[This is a re-post of my Merchants of Doubt review from the 2014 Toronto International Film Festival. The film is now playing in limited release.]
There is no debate over whether climate change is real. That’s the thing about science: the facts speak for themselves. So why do we constantly hear politicians and pundits arguing over the merits of climate change, whether it’s really happening, whether it’s man-made, or whether this is all a big conspiracy set up by the government and/or “watermelons” (aka communists disguising themselves as environmentalists)? Perception is everything, and when you can create the perception of a debate regardless of facts, then you can cast doubt and thus manufacture a conversation with “two sides” that shouldn’t actually exist.
In his new documentary Merchants of Doubt, director Robert Kenner (Food, Inc.) shines a light on the very people that are hired to sway public perception of major issues (like climate change) for a hefty price. While the film itself is engaging, infuriating, and oftentimes very funny, it’s ultimately a case of preaching to the choir. It’s nice to think that those unaware of how rigged the game is will be swayed by the film, but as we see in the context of the movie itself, people choose what they want to believe, and there are plenty of outlets that will tell them what they want to hear no matter the validity.
The opening and closing moments of Merchants of Doubt revolve around a magician explaining the art of deception. This is fitting, since the bulk of the movie is focused on revealing some of the larger mass deceptions of the past half-century. It begins with Big Tobacco, showing how the tobacco companies knew in the 1950s that their cigarettes were harmful, but began implementing tactics that would change the conversation. Namely, they couldn’t legally say cigarettes weren’t harmful, but they could certainly cast doubt on the matter. Indeed, one official memo that was circulated through one of the companies boasted, “doubt is our product.”
The bulk of the film, though, is focused on the perception of a debate over climate change. This connects to the Big Tobacco section because many of the same “experts” and operators that worked to change public perception about cigarettes are now employed by oil companies to work the anti-climate change angle.
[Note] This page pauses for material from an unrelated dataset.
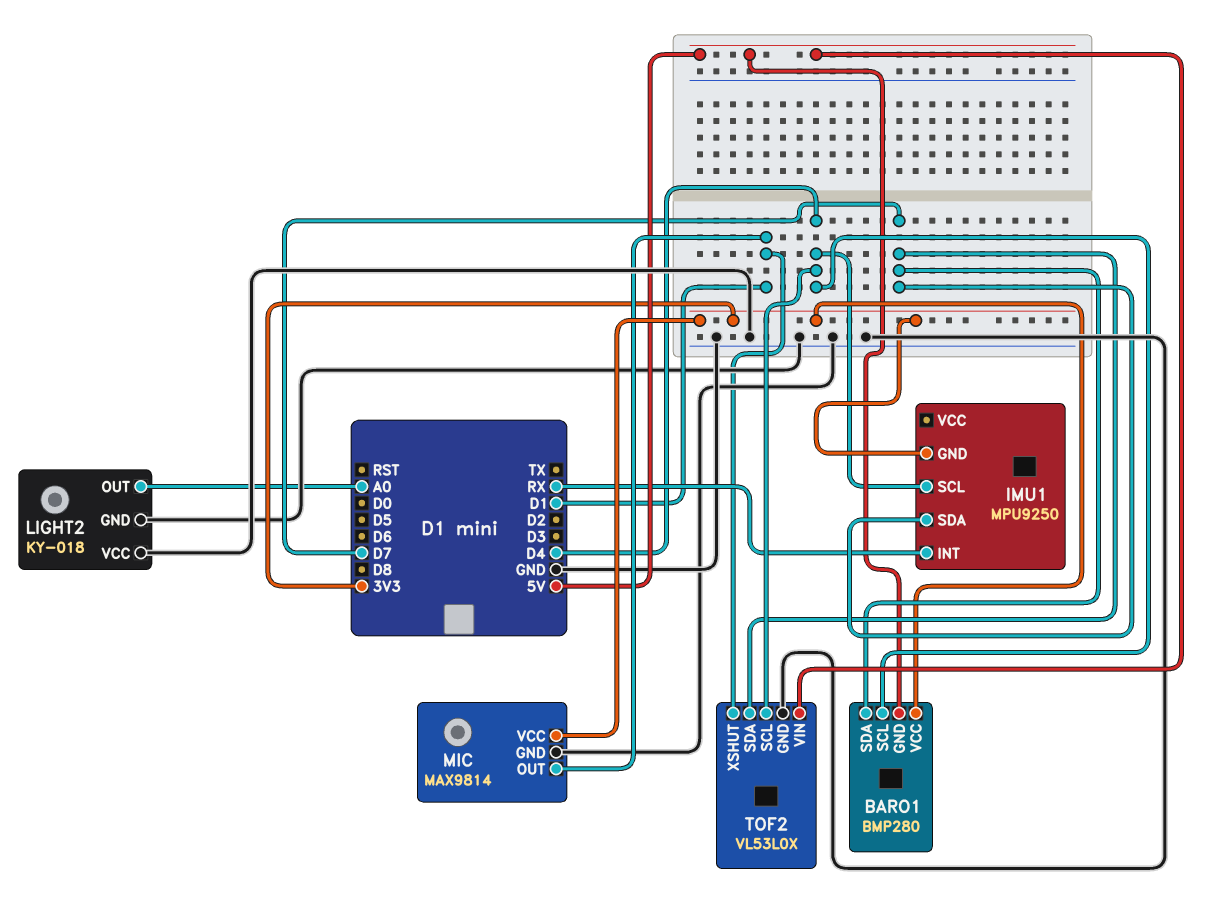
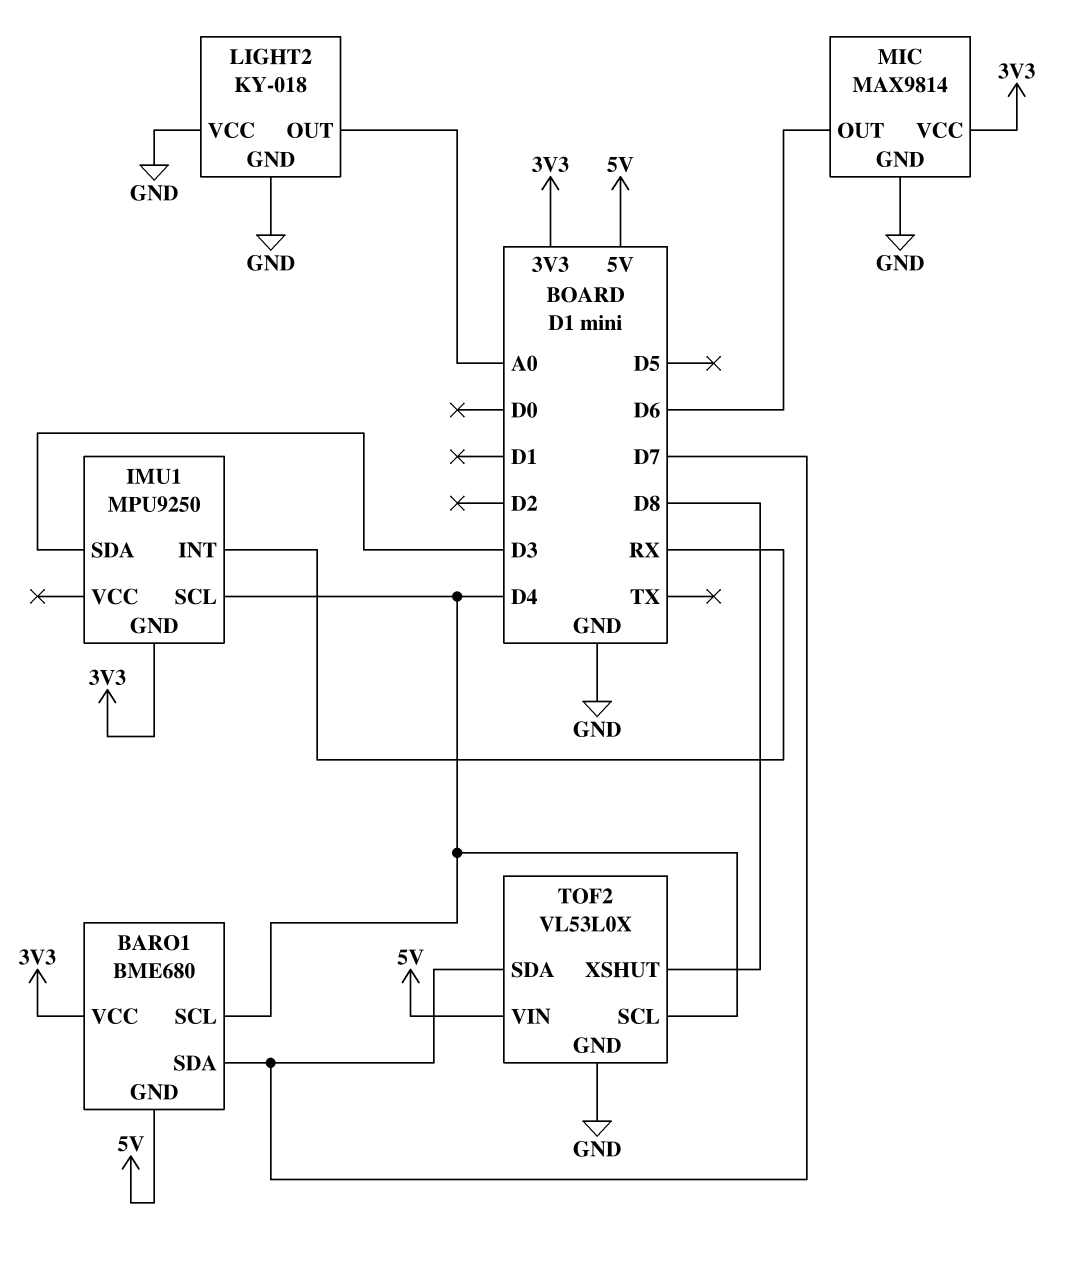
BARO1: BMP280 -> BME680
IMU1 pin SDA: D7 -> D3
MIC pin OUT: D1 -> D6
TOF2 pin XSHUT: D1 -> D8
Kenner uses interviews with climate change experts like James Hansen and pundits-for-hire like Marc Morano, showing how easy it is for media personalities to shut down scientific facts through simple communication tactics.
There’s a strong sense of dark humor throughout the film, as you see just how ridiculous some of these so-called experts are and how well their tactics work. For his part, Morano is candid and upfront about his strategies, feeling quite proud of himself for posting personal email information of climate change scientists on his website, which in turn lead to nasty death threats from those “in opposition” to climate change. He knows exactly what he’s doing, and that makes the tactics all the more despicable.
What’s sad is that the debate over climate change isn’t really about climate change at all, it’s about picking sides. When South Carolina Republican congressman Bob Inglis dared to speak out and say that immediate action was needed to combat climate change, he was overwhelmingly voted out of his district and branded a black sheep. As a former climate change denier the irony is not lost on him, and he eloquently sums up how we’ve come to this stalemate on the issue: “If it was coming from the other side, it’s gotta be wrong.” Big Oil and investors like the Koch Brothers have turned the climate change issue into a battle between Democrats and Republicans. If you “believe” in climate change, then you’re simply not a real Republican. It’s quite brilliant actually, as it divides people based on party lines (look at cable news networks to see how much we crave “teams” and tearing down the other side) instead of debating the facts and science.
And this is why, despite being entertaining, informative, and maddening, Merchants of Doubt feels almost like a lost cause. The film itself conveys that the issue of climate change has been politicized to the point that Republicans speaking out in favor of action are attacked by both the right wing media and their own party. Either climate change deniers will refuse to see Merchants of Doubt altogether, or a heavy and effective counter-campaign will be launched to refute the facts brought up in the film. People believe what they want to believe, and more often than not, they will listen to the “experts” that share their views while ignoring everything else as [insert political party here] hogwash.
I’d love to be more optimistic and think that a film like this could change the conversation about climate change, but I’m doubtful. Merchants of Doubt unmasks the vast and formidable network of puppet masters that are working tirelessly to sway things in their direction, but the film also makes the argument that people now have the option of seeking out information from a friendly political party source, and as such, will almost always be fed what they want to hear. Though this fact adds a note of depression to the entire proceedings once the film has ended, it doesn’t mean that Kenner hasn’t put together a convincing and engaging argument. It’s just that there’s no shortage of pundits-for-hire ready and waiting to tear it apart.